(Saved entries)
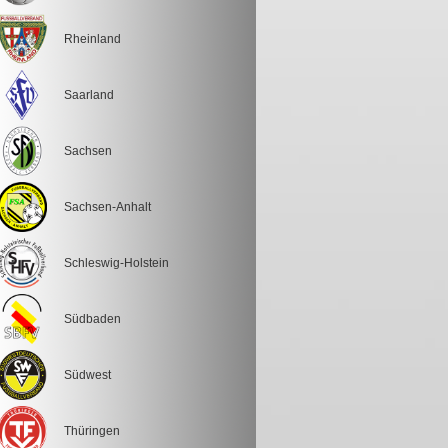
Rheinland
Saarland
Sachsen
Sachsen-Anhalt
Schleswig-Holstein
Südbaden
Südwest
Thüringen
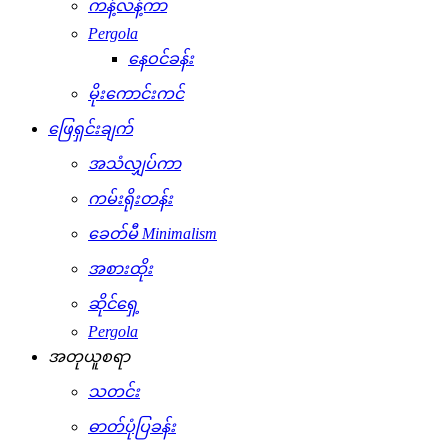
ကန့်လန့်ကာ
Pergola
နေဝင်ခန်း
မိုးကောင်းကင်
ဖြေရှင်းချက်
အသံလျှပ်ကာ
ကမ်းရိုးတန်း
ခေတ်မီ Minimalism
အစားထိုး
ဆိုင်ရှေ့
Pergola
အတုယူစရာ
သတင်း
ဓာတ်ပုံပြခန်း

■ Task statement: Output all the records above exactly, but without their images.

■ Exercise output:
Rheinland
Saarland
Sachsen
Sachsen-Anhalt
Schleswig-Holstein
Südbaden
Südwest
Thüringen
ကန့်လန့်ကာ
Pergola
နေဝင်ခန်း
မိုးကောင်းကင်
ဖြေရှင်းချက်
အသံလျှပ်ကာ
ကမ်းရိုးတန်း
ခေတ်မီ Minimalism
အစားထိုး
ဆိုင်ရှေ့
Pergola
အတုယူစရာ
သတင်း
ဓာတ်ပုံပြခန်း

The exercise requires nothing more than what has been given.